Rachel Strickler was one of the students who used the school’s system to graduate half a year early. She recalled how she could have graduated after her junior year, but she wouldn’t have been able to graduate with her classmates. So, she stuffed her schedule with some light classes for another half year.
“I worked in the office. I worked for the science department. I took a PE class, so I didn’t take anything major because I was going to JC,” Strickler said.
After Beyer opened, many freshmen who initially attended Downey High were moved to the new school as sophomores. Gerringer remembers being excited to go to Beyer and ditch the overcrowded lockers at Downey.

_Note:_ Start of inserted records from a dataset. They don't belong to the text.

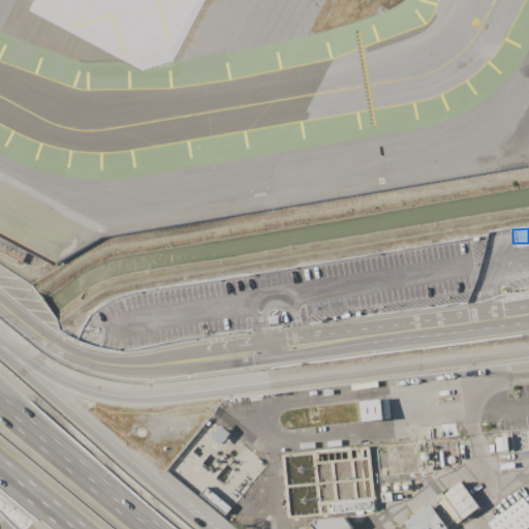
[(359,400),(361,422),(382,418),(380,398),(359,400)]
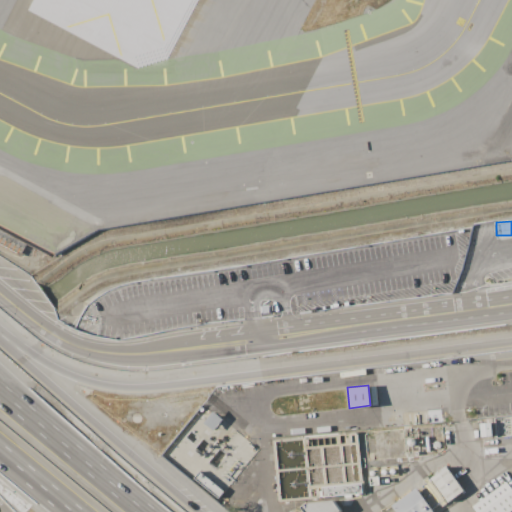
[(212,410),(202,422),(212,430),(221,418),(212,410)]
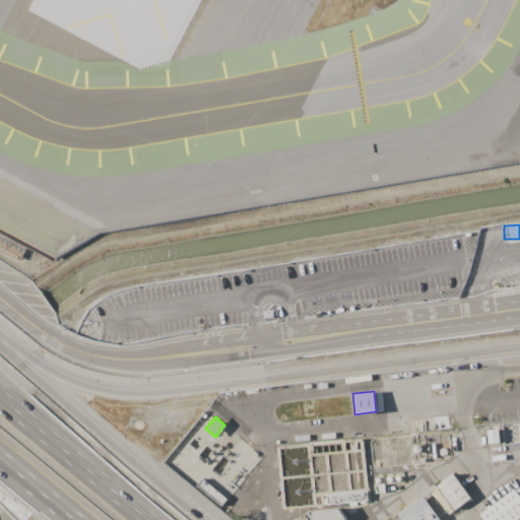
[(485,429),(486,443),(499,442),(497,428),(485,429)]
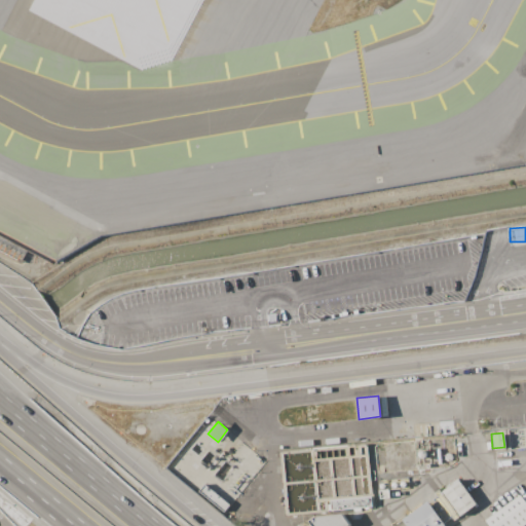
[(442,490),(459,478),(479,503),(460,517),(442,490)]
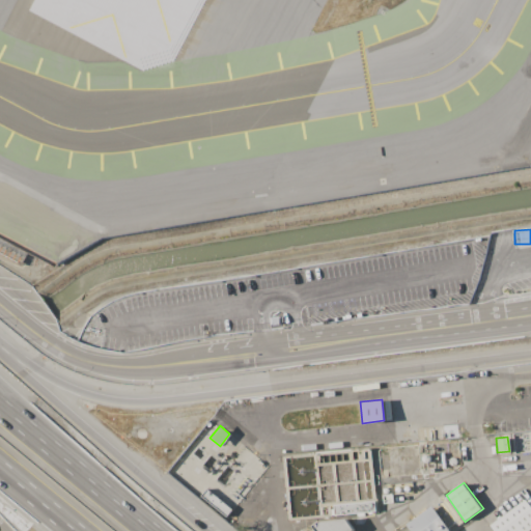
[(199,495),(205,487),(231,508),(225,516),(199,495)]
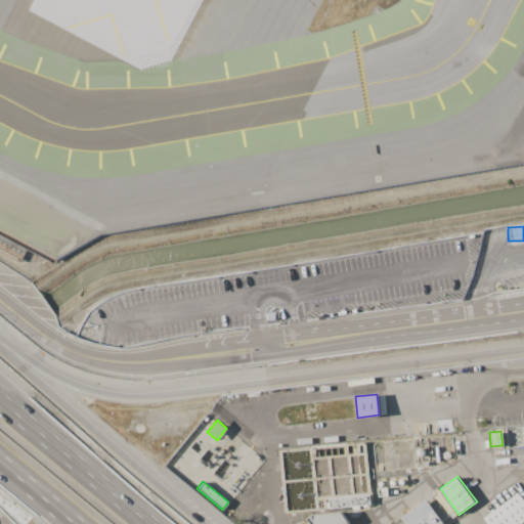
[(523,521),(520,523),(489,523),(484,517),(519,491),(522,496),(523,494),(523,521)]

“Downey was incredibly crowded. We were sharing lockers. I was just kind of getting used to the whole idea of high school, junior high,” Gerringer said. “My mind was being in a place that was a little less crowded, because I felt a bit lost at Downey.”
Kim McGuy Davis recalled how students were excited about the prospect of attending a new school. As the high school’s second official graduating class, she and other classmates created the school song and got to vote on its official colors and mascot.
“We got to vote on our colors. We voted on our mascot. We voted on everything which was really cool, a brand new high school,” McGuy Davis said.
Bruce Davis, Kim’s husband, said that while the freedom and responsibility modular scheduling gave may not have worked for others, it prepared him for adulthood.
“I was in charge of my own day. It made me feel like an adult. It empowered me to do what I wanted to do, when I wanted to do it. If I needed more time to study for a test, I could schedule that test later in the day, as opposed to 8:30 a.m., first thing,” Bruce Davis said. “That was really cool.”
Gerringer concurred. He said the responsibility and independence afforded by modular scheduling prepared him for college and beyond.
“Once I made it out to college and then into the real world, it was marvelous in terms of choosing my college courses, determining my schedule, budgeting time in real life, I’ve been doing all of that since I was 14 years old, so it flowed for me relatively well,” Gerringer said.